You could excuse a lack of modesty on his part when asked about his past, yet Garcia’s take on his influence lacks any element of ego. “I don’t think about it that hard. If a bottle of wine is no longer being made, there becomes a certain value to it. That’s the same with Kyuss.” Certainly, there is truth in this. When John Garcia and Josh Homme met in a bar to call the band quits, they did so not even a year after what many considered their breakthrough album, the perhaps prophetically titled …And The Circus Leaves Town. Ever since then, the mythical status of the band has snowballed, built on the back of their elusive generator party shows, in which they would take off into their hometown Palm Desert and kick up a storm in the middle of nowhere. Kyuss were always a band against the perils of fame though, and to this day Garcia maintains that it was the perfect time to call it a day. “If it went on any longer, I would have probably imploded.” Besides, Garcia points out “A lot of good things have come out of the demise of Kyuss.” Who can argue when Fu Manchu, Hermano, Mondo Generator and Queens of the Stone Age featuring ex Kyuss members?
Either way, time heals all wounds and fifteen years later, after an impromptu three-quarter reunion at French festival Hellfest, Kyuss are back, albeit under a moniker (Kyuss Lives!) and sans one very important member. “The only piece missing is Josh [Homme], who I love dearly.” Substituted in this tour for relatively unknown guitarist, Bruno Fevery, Homme has publicly been against a Kyuss reunion for many years now, so much so he wasn’t asked to be part it. “It was an expected given [that Josh wouldn’t join.] I’d have been setting myself up for immediate failure, an immediate disappointment. One of these days, hopefully I’d like to get a phone call from Josh, but I’m not holding my breath.” But there’s no hint of hard feelings: “We can have an exchange of words and then still have dinner together.”
Whilst the first Kyuss shows in fifteen years are a major talking point for many, for Garcia they are one more distraction on the road to his long awaited solo project, Garcia Vs. Garcia. “It’s not really a reunion.

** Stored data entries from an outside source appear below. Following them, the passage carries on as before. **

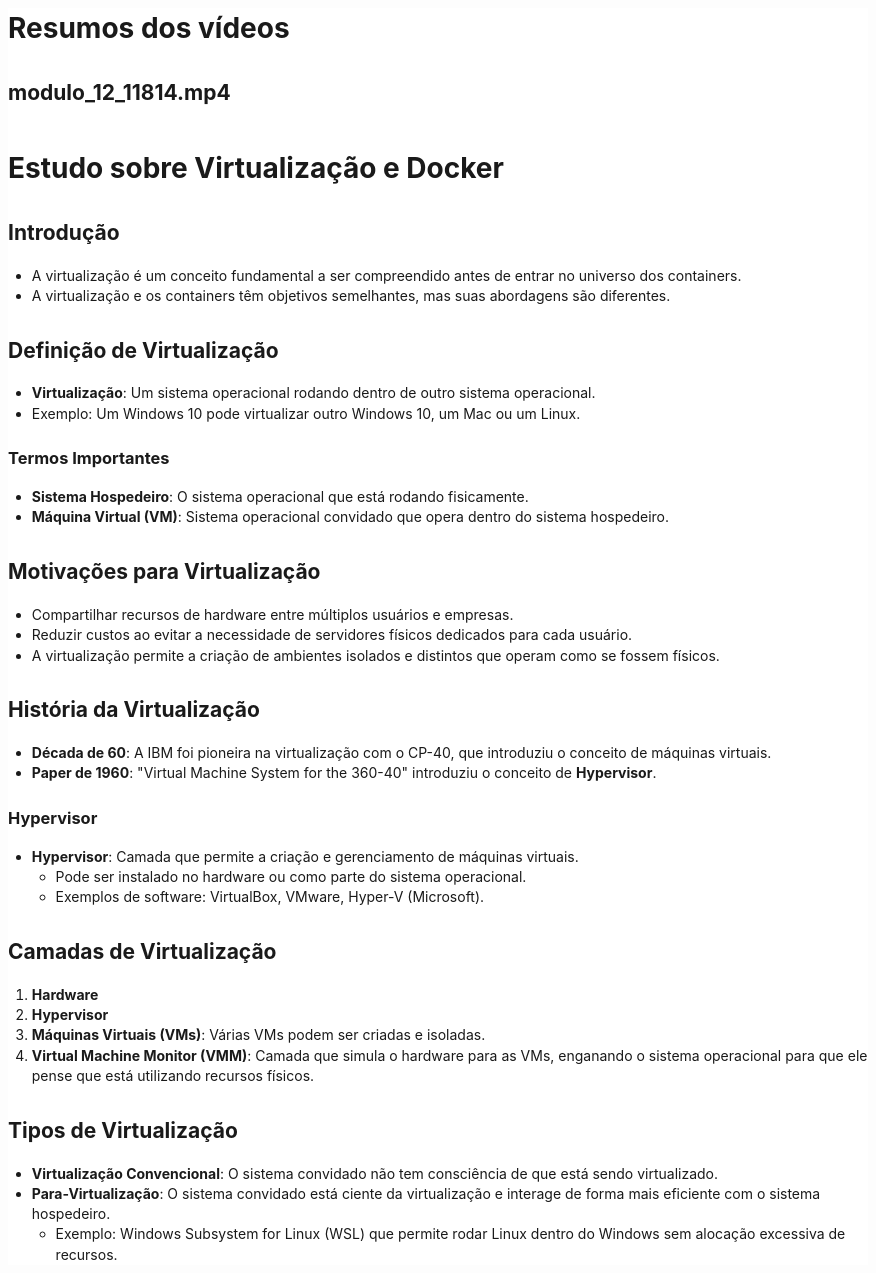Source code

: # Resumos dos vídeos

## modulo_12_11814.mp4

# Estudo sobre Virtualização e Docker

## Introdução
- A virtualização é um conceito fundamental a ser compreendido antes de entrar no universo dos containers.
- A virtualização e os containers têm objetivos semelhantes, mas suas abordagens são diferentes.

## Definição de Virtualização
- **Virtualização**: Um sistema operacional rodando dentro de outro sistema operacional.
- Exemplo: Um Windows 10 pode virtualizar outro Windows 10, um Mac ou um Linux.

### Termos Importantes
- **Sistema Hospedeiro**: O sistema operacional que está rodando fisicamente.
- **Máquina Virtual (VM)**: Sistema operacional convidado que opera dentro do sistema hospedeiro.

## Motivações para Virtualização
- Compartilhar recursos de hardware entre múltiplos usuários e empresas.
- Reduzir custos ao evitar a necessidade de servidores físicos dedicados para cada usuário.
- A virtualização permite a criação de ambientes isolados e distintos que operam como se fossem físicos.

## História da Virtualização
- **Década de 60**: A IBM foi pioneira na virtualização com o CP-40, que introduziu o conceito de máquinas virtuais.
- **Paper de 1960**: "Virtual Machine System for the 360-40" introduziu o conceito de **Hypervisor**.

### Hypervisor
- **Hypervisor**: Camada que permite a criação e gerenciamento de máquinas virtuais.
  - Pode ser instalado no hardware ou como parte do sistema operacional.
  - Exemplos de software: VirtualBox, VMware, Hyper-V (Microsoft).

## Camadas de Virtualização
1. **Hardware**
2. **Hypervisor**
3. **Máquinas Virtuais (VMs)**: Várias VMs podem ser criadas e isoladas.
4. **Virtual Machine Monitor (VMM)**: Camada que simula o hardware para as VMs, enganando o sistema operacional para que ele pense que está utilizando recursos físicos.

## Tipos de Virtualização
- **Virtualização Convencional**: O sistema convidado não tem consciência de que está sendo virtualizado.
- **Para-Virtualização**: O sistema convidado está ciente da virtualização e interage de forma mais eficiente com o sistema hospedeiro.
  - Exemplo: Windows Subsystem for Linux (WSL) que permite rodar Linux dentro do Windows sem alocação excessiva de recursos.
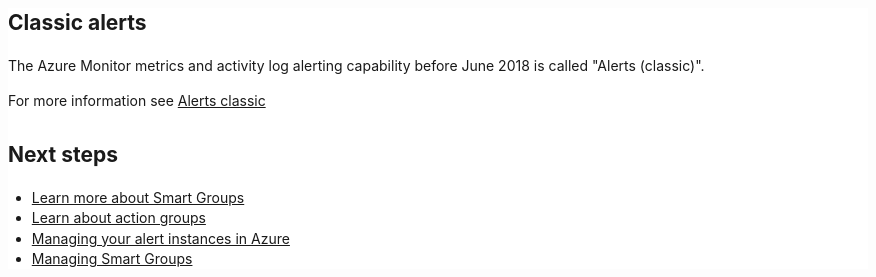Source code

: 
## Classic alerts 

The Azure Monitor metrics and activity log alerting capability before June 2018 is called "Alerts (classic)". 

For more information see [Alerts classic](./monitoring-overview-alerts-classic.md)


## Next steps

- [Learn more about Smart Groups](https://aka.ms/smart-groups)
- [Learn about action groups](monitoring-action-groups.md)
- [Managing your alert instances in Azure](https://aka.ms/managing-alert-instances)
- [Managing Smart Groups](https://aka.ms/managing-smart-groups)





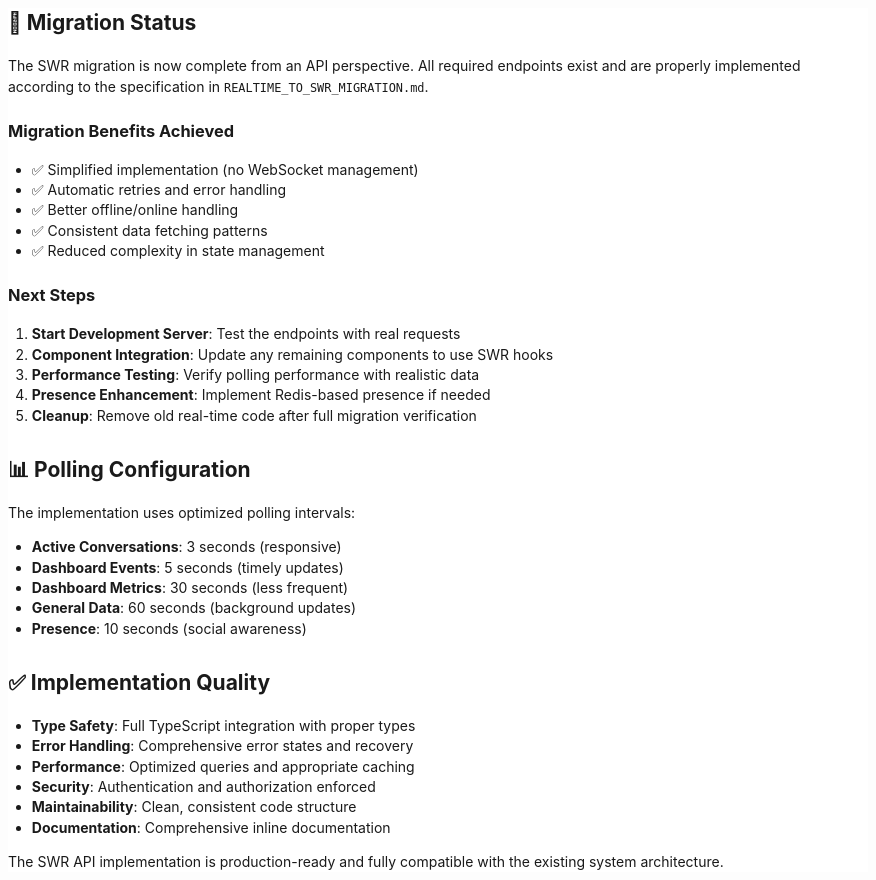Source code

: 
## 🔄 Migration Status

The SWR migration is now complete from an API perspective. All required endpoints exist and are properly implemented according to the specification in `REALTIME_TO_SWR_MIGRATION.md`.

### Migration Benefits Achieved
- ✅ Simplified implementation (no WebSocket management)
- ✅ Automatic retries and error handling
- ✅ Better offline/online handling
- ✅ Consistent data fetching patterns
- ✅ Reduced complexity in state management

### Next Steps
1. **Start Development Server**: Test the endpoints with real requests
2. **Component Integration**: Update any remaining components to use SWR hooks
3. **Performance Testing**: Verify polling performance with realistic data
4. **Presence Enhancement**: Implement Redis-based presence if needed
5. **Cleanup**: Remove old real-time code after full migration verification

## 📊 Polling Configuration

The implementation uses optimized polling intervals:
- **Active Conversations**: 3 seconds (responsive)
- **Dashboard Events**: 5 seconds (timely updates)
- **Dashboard Metrics**: 30 seconds (less frequent)
- **General Data**: 60 seconds (background updates)
- **Presence**: 10 seconds (social awareness)

## ✅ Implementation Quality

- **Type Safety**: Full TypeScript integration with proper types
- **Error Handling**: Comprehensive error states and recovery
- **Performance**: Optimized queries and appropriate caching
- **Security**: Authentication and authorization enforced
- **Maintainability**: Clean, consistent code structure
- **Documentation**: Comprehensive inline documentation

The SWR API implementation is production-ready and fully compatible with the existing system architecture.
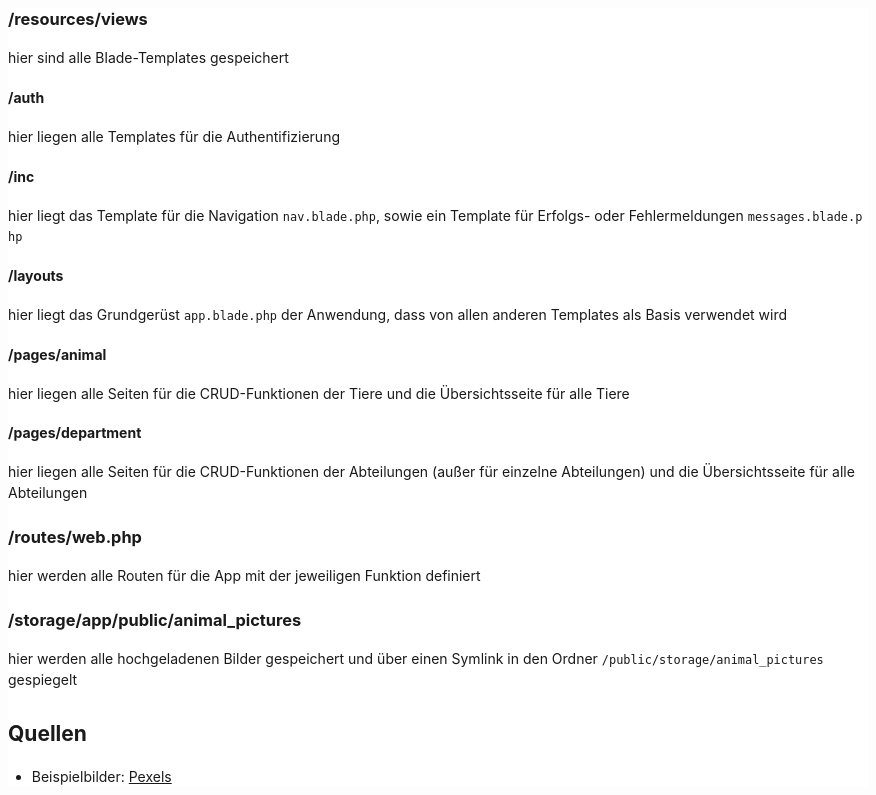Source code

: ### /resources/views

hier sind alle Blade-Templates gespeichert 

#### /auth

hier liegen alle Templates für die Authentifizierung

#### /inc

hier liegt das Template für die Navigation `nav.blade.php`, sowie ein Template für Erfolgs- oder Fehlermeldungen `messages.blade.php`

#### /layouts

hier liegt das Grundgerüst  `app.blade.php` der Anwendung, dass von allen anderen Templates als Basis verwendet wird

#### /pages/animal

hier liegen alle Seiten für die CRUD-Funktionen der Tiere und die Übersichtsseite für alle Tiere

#### /pages/department

hier liegen alle Seiten für die CRUD-Funktionen der Abteilungen (außer für einzelne Abteilungen)  und die Übersichtsseite für alle Abteilungen

### /routes/web.php

hier werden alle Routen für die App mit der jeweiligen Funktion definiert

### /storage/app/public/animal_pictures

hier werden alle hochgeladenen Bilder gespeichert und über einen Symlink in den Ordner `/public/storage/animal_pictures` gespiegelt



## Quellen

* Beispielbilder: [Pexels](https://www.pexels.com/de-de/)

I’m doing this for one reason and one reason only. Garcia Vs. Garcia.” A pretty ballsy statement, but you cannot deny it of somebody who has been waiting to put out a solo record for twenty years, which as he says, “is a long time to have something nibbling at your asshole.” And despite confirming rumours that there will be another Kyuss record in the future, he defiantly states, “I’m not doing anything until I get this monkey off my back.” That even includes his day job as a vet. “I was in surgery at 3am doing C-sections on a 170lb Irish wolfhound. I love veterinary medicine, but I missed [singing.] I’d temporarily get my fix, but it was never enough.” Nothing is going to stop Garcia’s solo record and, after what’s gone before, you can’t help but anticipate an album that’s been brewing longer than Chinese Democracy.